Никогда прежде Настя не видела в его медвежьих лапах ничего, кроме авоськи с бутылками: с пустыми — когда Володька Бабец слоновьим шагом рулил к универсаму, с полными — когда возвращался. Окно его квартиры зимой и летом было настежь, оттуда тянуло табачной кислятиной, грязью, летел пьяный гам, песни или шум быстротечной драки. Единственное, чего никогда не происходило — так это хоть сколько-нибудь осмысленной трудовой деятельности.
Жизнь Бабца протекала во хмелю, в дымном пьяном безделье, которое, по логике вещей, должно было разрушить здоровье и подорвать силы.

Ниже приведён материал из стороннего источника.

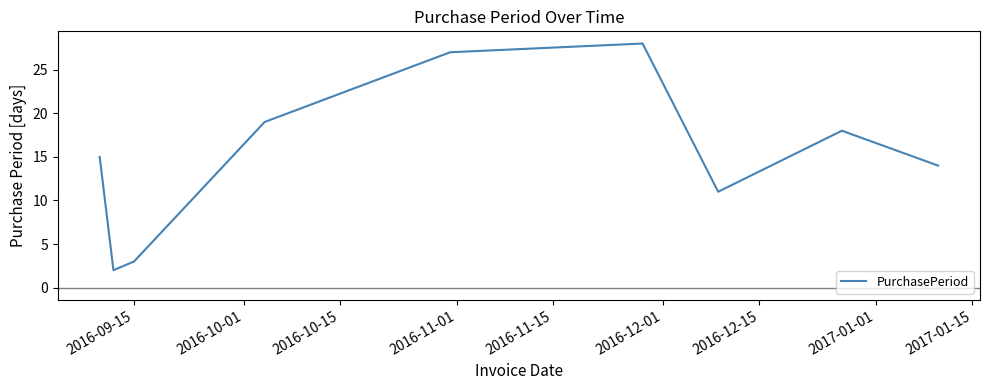

What is the minimum value shown in the chart?

2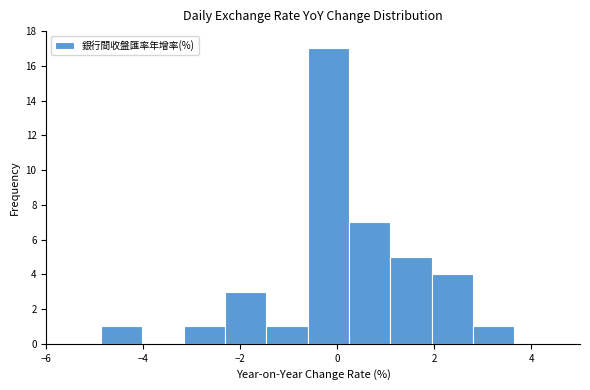

Reading left to right, list every bar in this chart as the range it spans on the x-axis followed by its height. Neither the bar edges nor the heights are printed on the chart, so give them approximately, as read against the axes.

-4.8 to -4.0: 1
-4.0 to -3.2: 0
-3.2 to -2.4: 1
-2.4 to -1.4: 3
-1.4 to -0.6: 1
-0.6 to 0.2: 17
0.2 to 1.0: 7
1.0 to 2.0: 5
2.0 to 2.8: 4
2.8 to 3.6: 1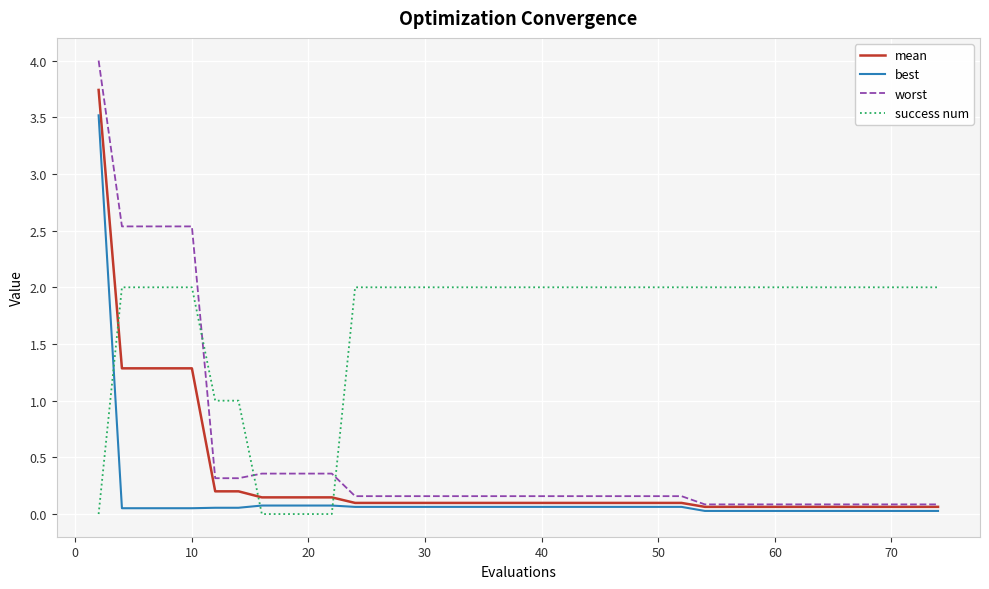

What is the greatest value displayed?

4.0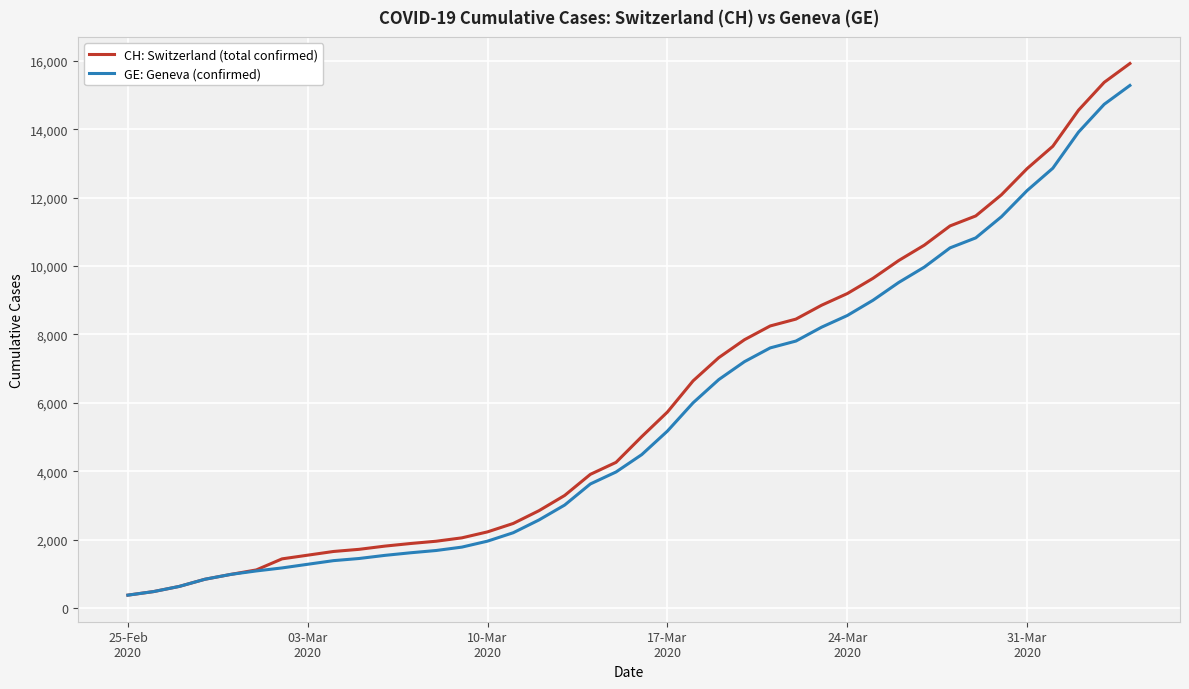

Which series has the widest spread of values?

CH: Switzerland (total confirmed)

Тем не менее, он был необыкновенно силен — силен природной, зверьей силой, какой никогда не наработаешь упражнениями и спортом. Позавчера, например, Настя наблюдала, как Бабец вел к магазину кореша — тоже известную в махалле личность, сантехника Толика Хаматова по прозвищу Джин-Толик. Джин-Толик идти не хотел — вис и кособочился. На Бабца его судороги производили не большее впечатление, чем если бы это было колыхание воздушного шарика: шагал себе, изредка только покрякивая да мыча: «Ну чо ты? чо ты, мля, вихляешься?..»
Несколько лет назад она, случайно услышав его лениво-недоуменную фразу: «Вот блин, даже хлеба не на что купить!», механически сунула руку в карман и извлекла рубль. Бабец тогда в хмурой задумчивости стоял у подъезда и если к кому и обращался, то уж точно не к ней. Когда Настя протянула бумажку, он удивился: «Не надо, зачем!» Потом буркнул: «Ну, спасибо… Завтра отдам». Завтра это так и не наступило, однако с тех пор Бабец при встрече кланялся и приветствовал уважительно: «День добрый, Анастасия Александровна».